▶ DATA PROVIDED
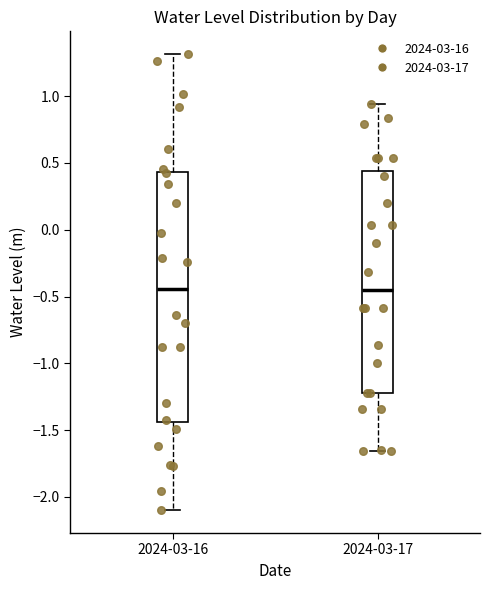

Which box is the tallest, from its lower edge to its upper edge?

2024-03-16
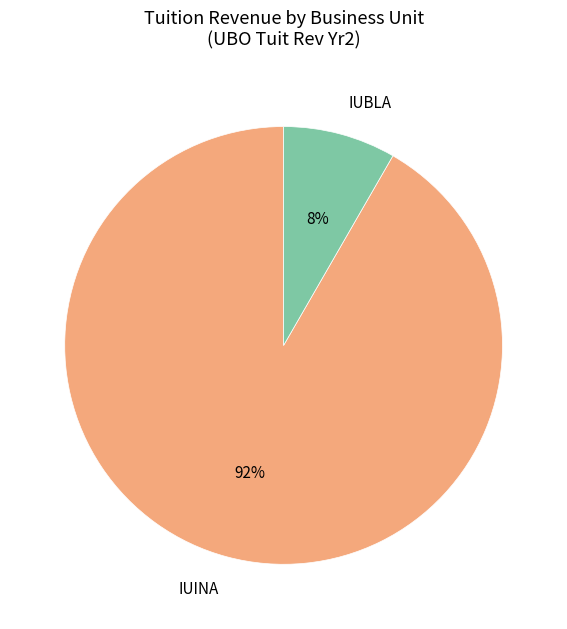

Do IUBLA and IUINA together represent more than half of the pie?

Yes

---

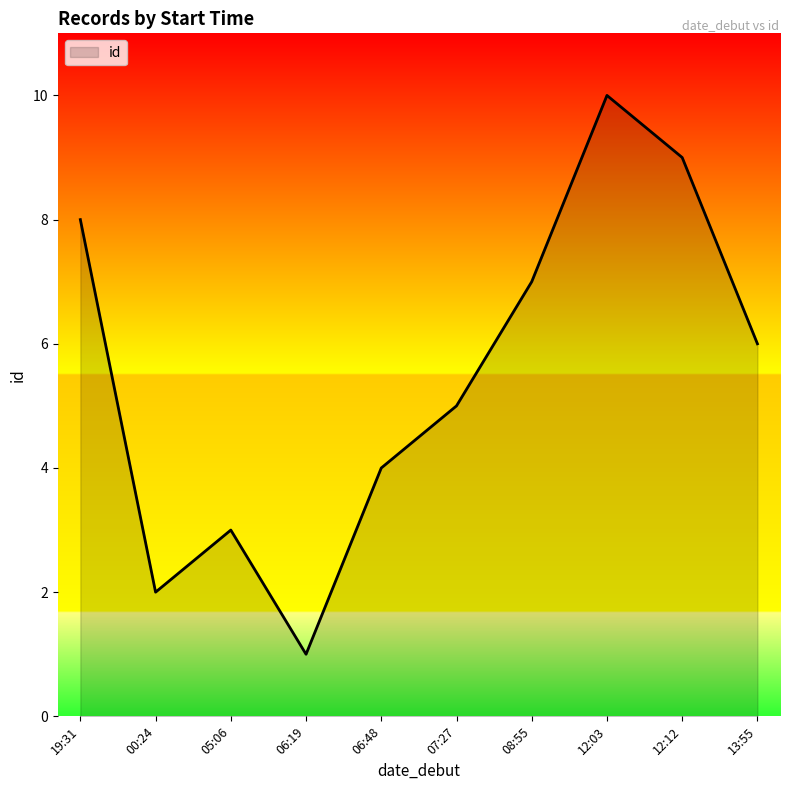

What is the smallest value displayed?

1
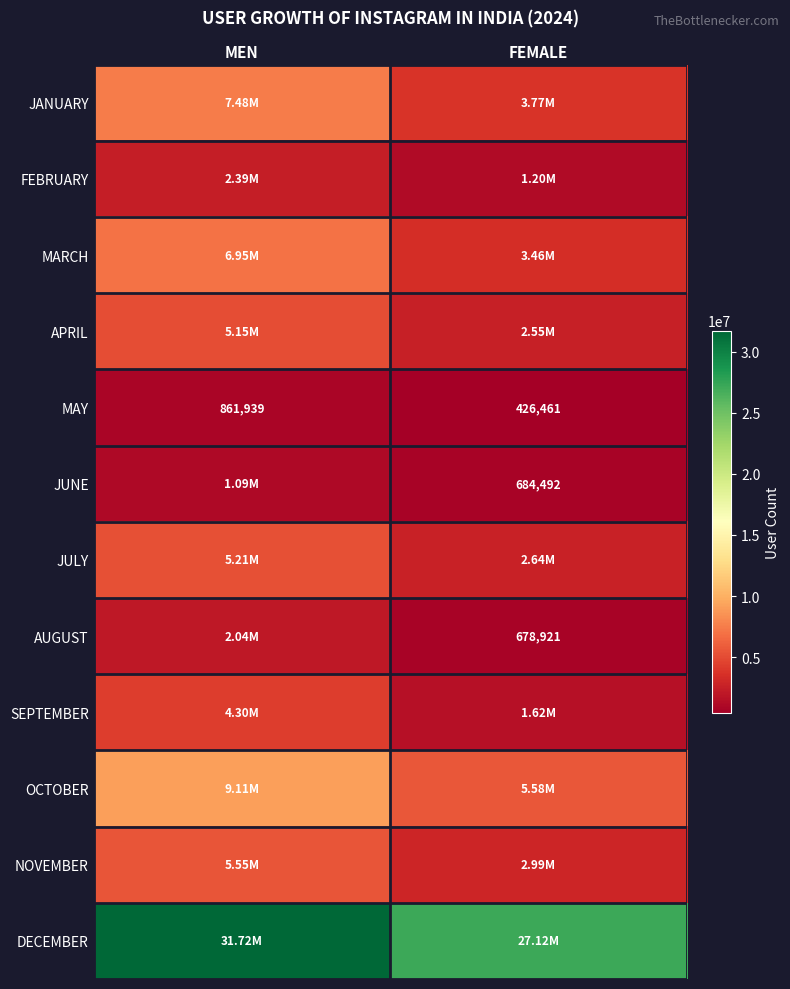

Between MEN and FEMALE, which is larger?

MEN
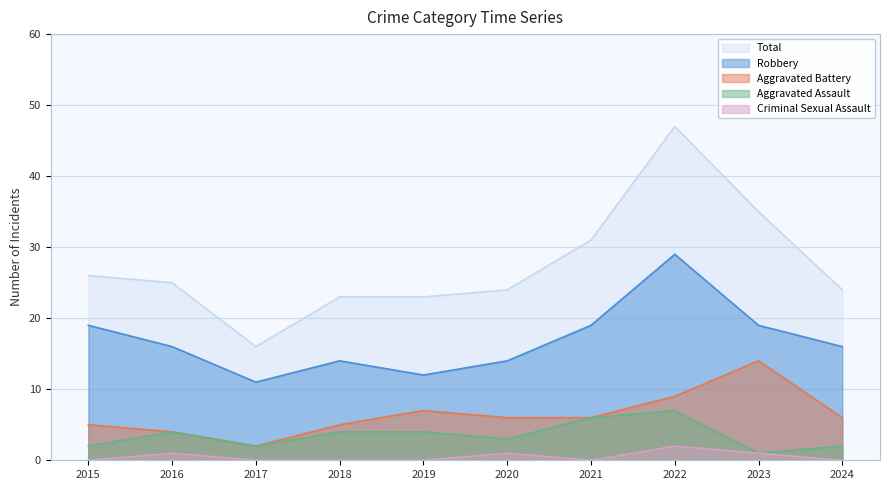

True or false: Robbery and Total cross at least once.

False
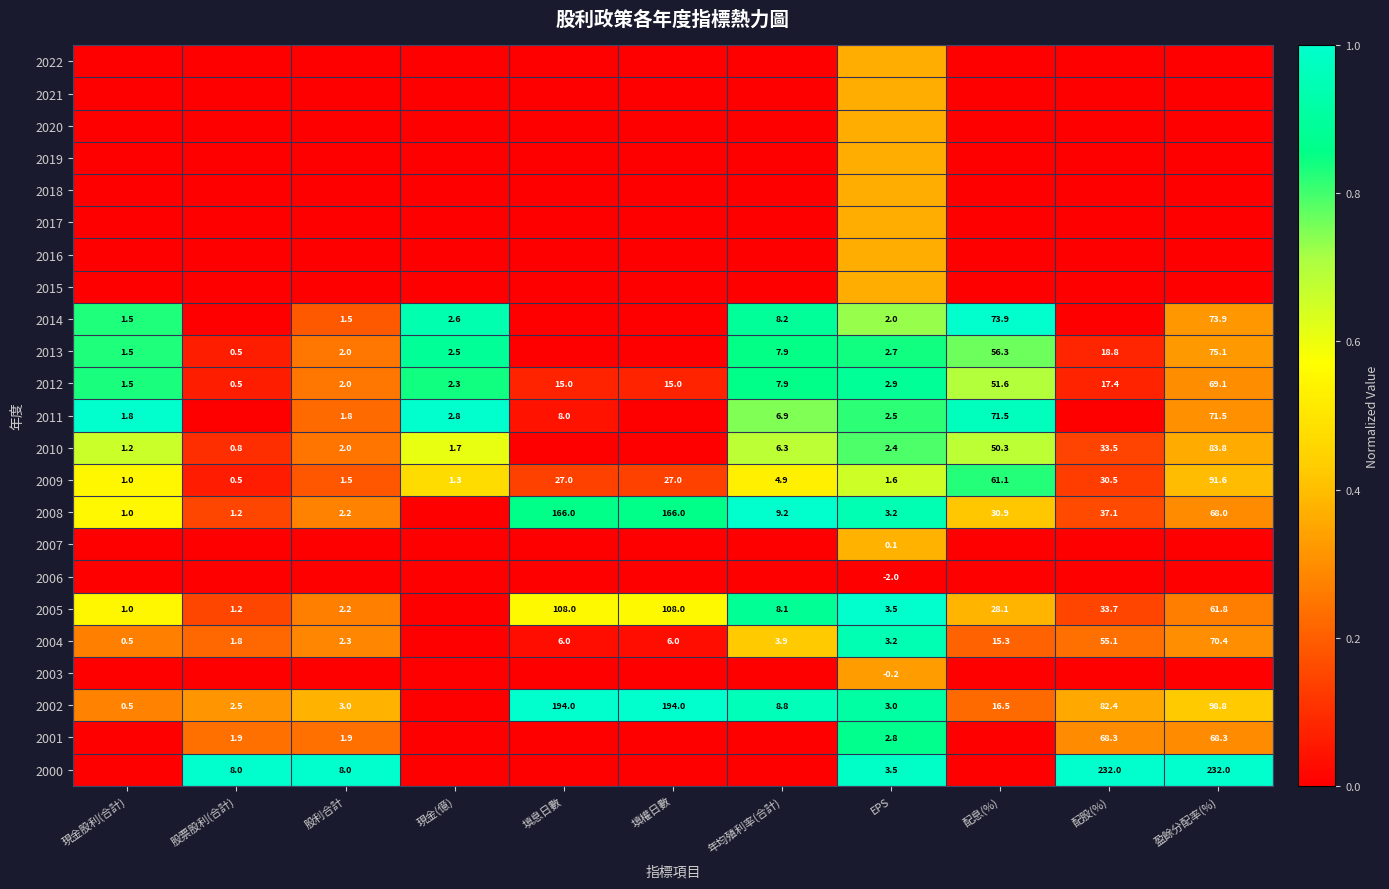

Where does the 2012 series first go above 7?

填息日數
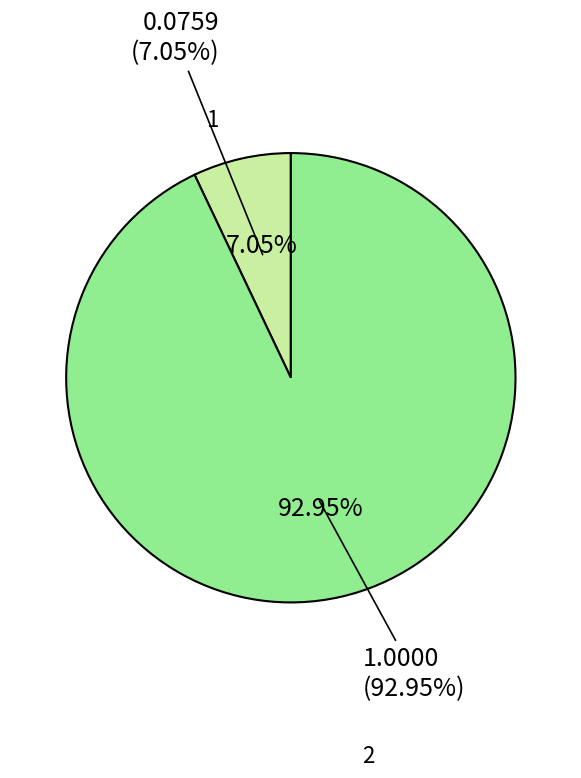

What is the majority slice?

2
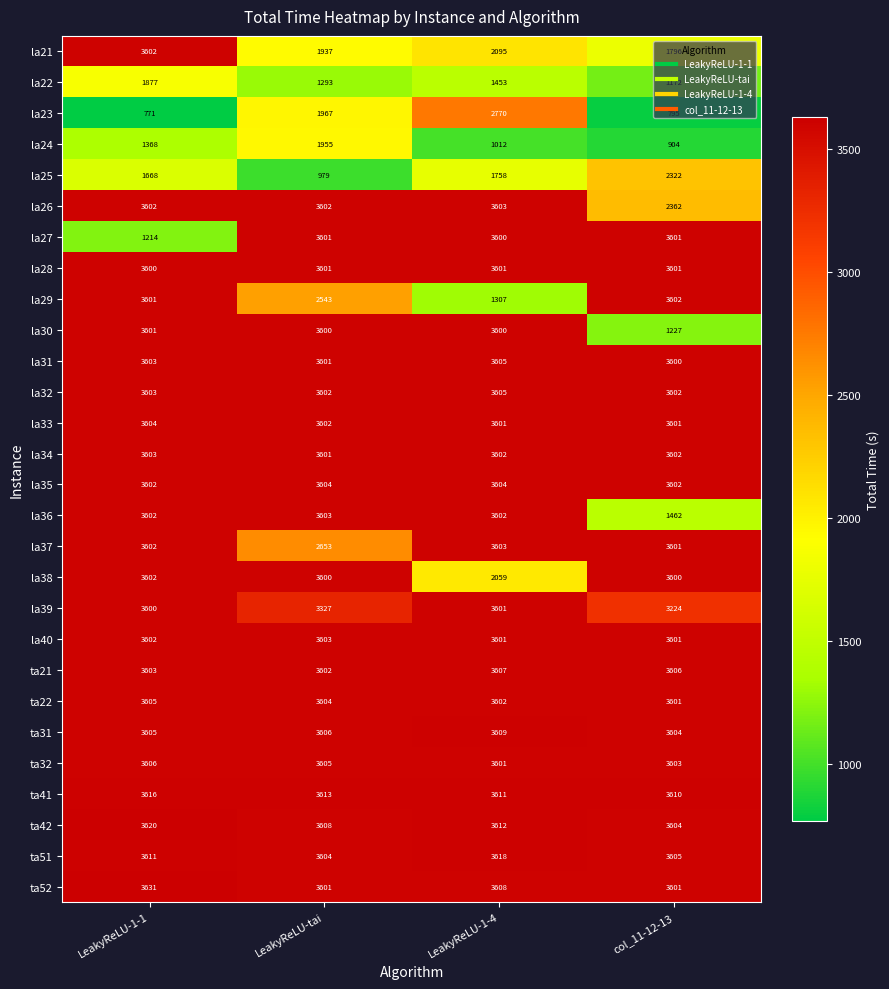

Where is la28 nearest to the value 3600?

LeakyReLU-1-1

▶ JOB ITEM
Please gather every line from the entries above that contains the word "value". Case counts, so only matches with the same capitalization qualify.

▶ ANSWER TO THIS EXERCISE
What is the smallest value displayed?
Where is la28 nearest to the value 3600?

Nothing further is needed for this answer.